Coopératives et coopération
scolaires
Par Daniel Saunier*
L’O.C.C.E
L’Office Central de la
Coopération à l’Ecole a été créé en 1928, sous l’impulsion de membres de
l’enseignement et de militants de la coopération, adultes convaincus de la
nécessité d’enseigner, dès l’école, les principes et les vertus de la
coopération que l’on retrouve dans le fonctionnement de l’économie sociale et
solidaire.
*Daniel
Saunier : élu au Conseil d’administration O.C.C.E.71 de 1974 à 2005,
Secrétaire animateur départemental de 1977 à 1984, alternativement Secrétaire
général ou Président de 1985 à 2005, élu au CA national de 1981 à 1989 avec successivement les fonctions de Secrétaire
général adjoint puis de Secrétaire général à partir de 1983.
Fondé
sous le double parrainage de Ferdinand Buisson (Directeur de l’Enseignement
primaire) et de Charles Gide (Professeur au Collège de France, économiste
spécialiste de la coopération), l’OCCE est, aujourd’hui, la Fédération
nationale des 101 associations départementales qui réunissent les membres,
personnes majeures ou mineures de l’Enseignement public, regroupés en
coopératives scolaires du 1er et du second degré, soit 4 560 000 adhérents dans
plus de 50 000 établissements. Elle est reconnue d’utilité publique.
L’OCCE
accompagne les enseignants dans leurs pratiques professionnelles par ses
nombreuses formations proposées, un grand nombre d’outils pédagogiques et ses
propositions d’actions dans les domaines de la lecture, de l’écriture, des
pratiques artistiques et culturelles, de l’éducation au développement durable,
par exemple, tout cela dans un même but : favoriser la coopération au sein des
classes pour améliorer le climat scolaire. Son maillage territorial permet
aussi d’apporter des réponses adaptées sur les plans juridiques et comptables à
tous les coopérateurs et aux parents d’élèves.
Une histoire, des racines
Fin
du XIXe – 1928 - Les premiers essais de coopératives scolaires :
L’apparition
des courants coopératifs, mutualistes, associatifs, fondements de ce que l’on
appelle actuellement «l’économie sociale»- marque la fin du XIXème siècle.
C’est tout naturellement dans cette mouvance que la coopération scolaire va, au
fil des ans, trouver sa place. Les années qui suivent la promulgation des lois
Jules Ferry déclarant l’école publique laïque et gratuite voient naître les premiers essais de
coopératives scolaires. En 1899, un appel lancé en faveur de la coopération
scolaire dans l’Almanach de la Coopération Française la fait reconnaître. En
1922, alors que le mouvement associatif est essentiellement représenté par la
Ligue de l’Enseignement fondée par Jean MACÉ, une Commission Nationale de
l’Enseignement de la Coopération est créée par la Fédération Nationale des
Coopératives de Consommation.

## Enregistrements présentés:
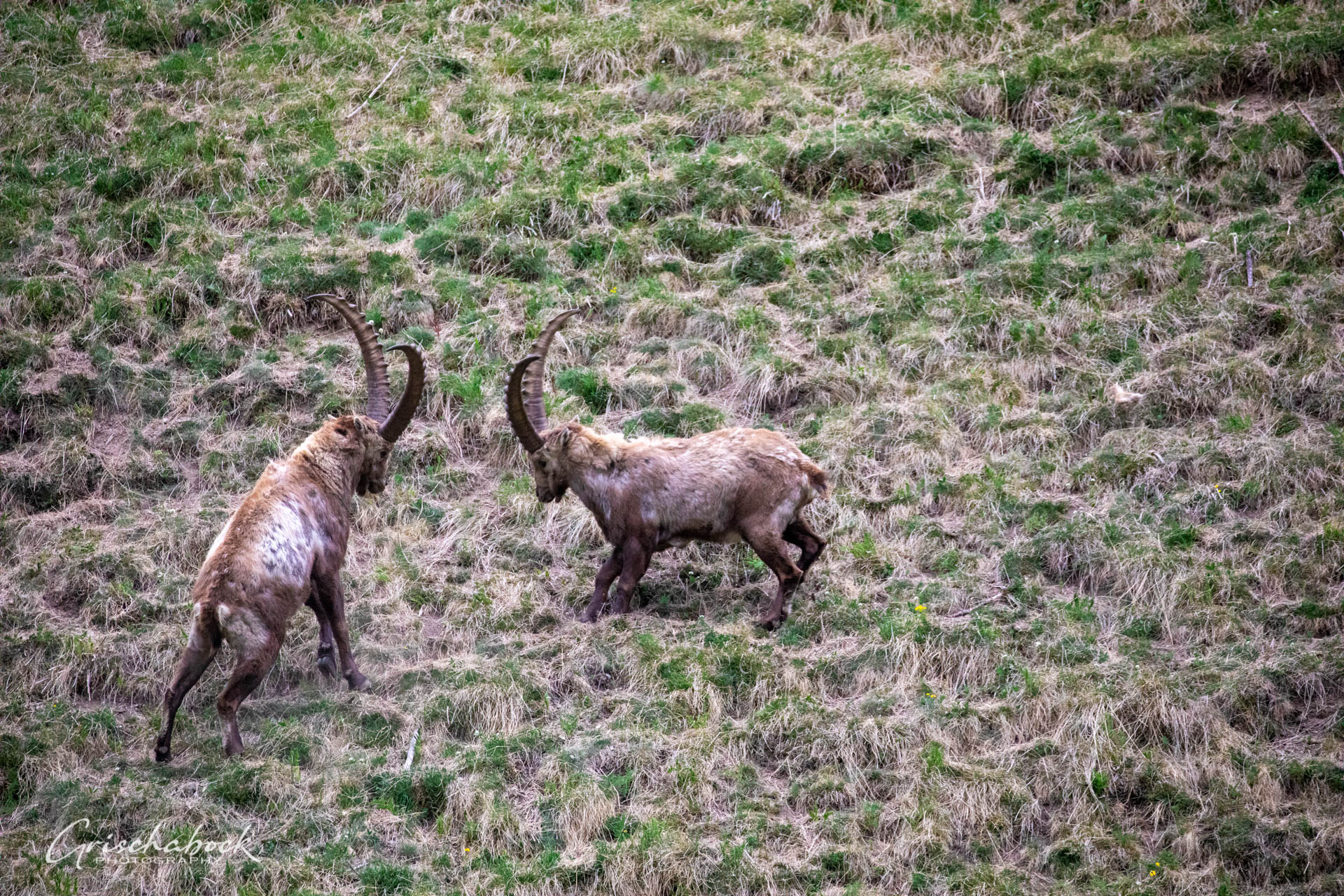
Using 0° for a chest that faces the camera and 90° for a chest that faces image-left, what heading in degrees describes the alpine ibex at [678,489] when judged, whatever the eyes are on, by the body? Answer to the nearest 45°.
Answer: approximately 90°

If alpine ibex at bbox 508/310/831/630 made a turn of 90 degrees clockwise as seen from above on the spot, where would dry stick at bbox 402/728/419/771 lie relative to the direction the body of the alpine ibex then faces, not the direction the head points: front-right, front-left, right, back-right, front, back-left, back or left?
back-left

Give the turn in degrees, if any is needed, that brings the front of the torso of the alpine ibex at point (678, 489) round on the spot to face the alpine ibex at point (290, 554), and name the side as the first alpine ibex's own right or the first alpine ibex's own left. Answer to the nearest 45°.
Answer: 0° — it already faces it

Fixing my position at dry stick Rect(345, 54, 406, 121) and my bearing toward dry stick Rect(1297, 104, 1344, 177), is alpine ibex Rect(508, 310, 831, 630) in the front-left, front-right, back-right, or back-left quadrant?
front-right

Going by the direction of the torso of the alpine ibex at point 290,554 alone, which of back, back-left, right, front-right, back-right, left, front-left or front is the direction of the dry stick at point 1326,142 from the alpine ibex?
front-right

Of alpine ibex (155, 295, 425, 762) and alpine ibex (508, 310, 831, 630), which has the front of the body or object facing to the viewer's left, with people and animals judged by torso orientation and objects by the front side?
alpine ibex (508, 310, 831, 630)

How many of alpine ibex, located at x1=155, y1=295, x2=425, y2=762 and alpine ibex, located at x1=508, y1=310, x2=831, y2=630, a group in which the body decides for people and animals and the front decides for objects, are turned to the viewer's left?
1

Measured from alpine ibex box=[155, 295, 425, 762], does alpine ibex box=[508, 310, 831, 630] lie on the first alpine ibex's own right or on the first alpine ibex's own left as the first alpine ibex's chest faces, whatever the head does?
on the first alpine ibex's own right

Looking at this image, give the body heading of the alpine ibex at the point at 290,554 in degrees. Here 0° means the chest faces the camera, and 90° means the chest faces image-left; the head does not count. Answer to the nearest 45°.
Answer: approximately 225°

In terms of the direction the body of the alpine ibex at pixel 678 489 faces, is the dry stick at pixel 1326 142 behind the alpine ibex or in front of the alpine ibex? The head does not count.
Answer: behind

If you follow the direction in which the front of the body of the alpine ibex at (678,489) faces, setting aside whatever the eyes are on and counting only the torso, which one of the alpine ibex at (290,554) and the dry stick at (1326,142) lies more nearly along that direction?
the alpine ibex

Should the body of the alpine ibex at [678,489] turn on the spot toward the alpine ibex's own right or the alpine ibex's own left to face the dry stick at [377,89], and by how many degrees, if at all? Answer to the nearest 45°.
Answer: approximately 90° to the alpine ibex's own right
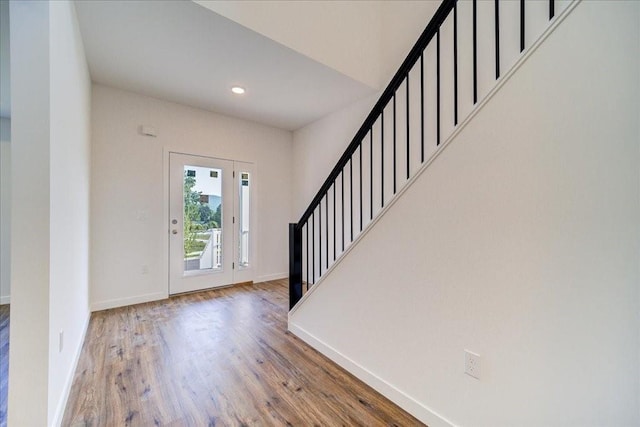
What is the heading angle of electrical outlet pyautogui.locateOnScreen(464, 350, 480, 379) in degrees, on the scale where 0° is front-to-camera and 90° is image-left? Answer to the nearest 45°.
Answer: approximately 45°

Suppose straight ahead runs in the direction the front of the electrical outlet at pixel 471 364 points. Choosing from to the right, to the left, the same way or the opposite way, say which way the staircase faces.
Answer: to the right

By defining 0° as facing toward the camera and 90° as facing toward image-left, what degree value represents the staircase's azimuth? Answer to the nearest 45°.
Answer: approximately 135°

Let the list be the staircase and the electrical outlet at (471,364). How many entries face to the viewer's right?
0

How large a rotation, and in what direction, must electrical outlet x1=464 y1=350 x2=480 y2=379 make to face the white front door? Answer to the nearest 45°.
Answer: approximately 45° to its right
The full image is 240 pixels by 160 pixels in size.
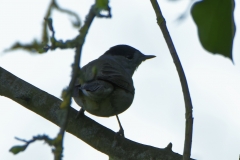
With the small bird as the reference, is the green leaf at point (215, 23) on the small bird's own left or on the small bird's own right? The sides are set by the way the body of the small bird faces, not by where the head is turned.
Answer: on the small bird's own right

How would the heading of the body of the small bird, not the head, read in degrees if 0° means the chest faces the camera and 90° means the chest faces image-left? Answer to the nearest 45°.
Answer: approximately 225°
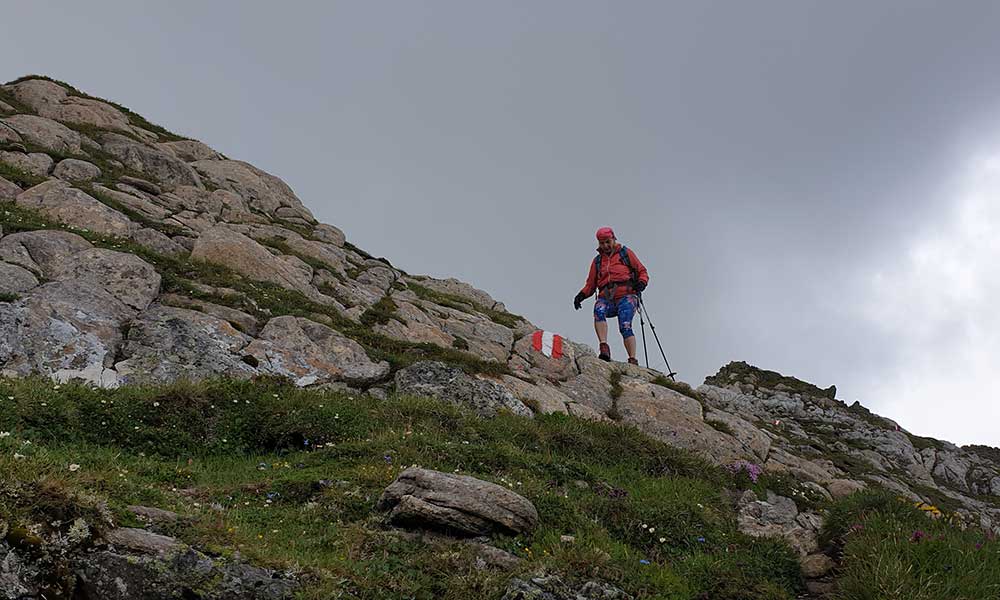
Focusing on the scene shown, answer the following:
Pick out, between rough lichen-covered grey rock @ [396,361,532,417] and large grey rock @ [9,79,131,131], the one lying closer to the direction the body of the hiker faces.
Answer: the rough lichen-covered grey rock

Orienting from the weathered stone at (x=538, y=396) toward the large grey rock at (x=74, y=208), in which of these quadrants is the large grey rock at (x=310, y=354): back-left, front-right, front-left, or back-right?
front-left

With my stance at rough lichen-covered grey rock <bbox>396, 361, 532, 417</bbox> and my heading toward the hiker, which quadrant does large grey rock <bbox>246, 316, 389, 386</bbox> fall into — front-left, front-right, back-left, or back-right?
back-left

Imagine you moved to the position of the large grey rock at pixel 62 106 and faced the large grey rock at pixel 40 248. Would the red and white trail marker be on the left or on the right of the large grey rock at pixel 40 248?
left

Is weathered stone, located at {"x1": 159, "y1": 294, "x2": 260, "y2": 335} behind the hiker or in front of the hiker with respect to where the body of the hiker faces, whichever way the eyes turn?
in front

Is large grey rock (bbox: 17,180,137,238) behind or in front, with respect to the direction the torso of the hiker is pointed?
in front

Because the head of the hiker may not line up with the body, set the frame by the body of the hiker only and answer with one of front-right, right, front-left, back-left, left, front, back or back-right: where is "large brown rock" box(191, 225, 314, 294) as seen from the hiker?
front-right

## Consignes:
A - Recopiez le passage du texte allant de « C’est tout naturellement » à « Coopératives de Consommation. » en substituant « Annuaire » à « Almanach ».
B - Regroupez chaque ligne des enregistrements où figure le mot « animals ».
Le texte et les enregistrements sont deux ensembles indépendants.

## Réponses:
A -
C’est tout naturellement dans cette mouvance que la coopération scolaire va, au
fil des ans, trouver sa place. Les années qui suivent la promulgation des lois
Jules Ferry déclarant l’école publique laïque et gratuite voient naître les premiers essais de
coopératives scolaires. En 1899, un appel lancé en faveur de la coopération
scolaire dans l’Annuaire de la Coopération Française la fait reconnaître. En
1922, alors que le mouvement associatif est essentiellement représenté par la
Ligue de l’Enseignement fondée par Jean MACÉ, une Commission Nationale de
l’Enseignement de la Coopération est créée par la Fédération Nationale des
Coopératives de Consommation.

B -
Of alpine ibex (155, 295, 425, 762) and alpine ibex (508, 310, 831, 630), which has the front of the body or object facing to the viewer's left, with people and animals judged by torso orientation and objects by the front side?
How many of alpine ibex, located at x1=155, y1=295, x2=425, y2=762 and alpine ibex, located at x1=508, y1=310, x2=831, y2=630, a group in which the body decides for people and animals and the front decides for objects, are turned to the viewer's left?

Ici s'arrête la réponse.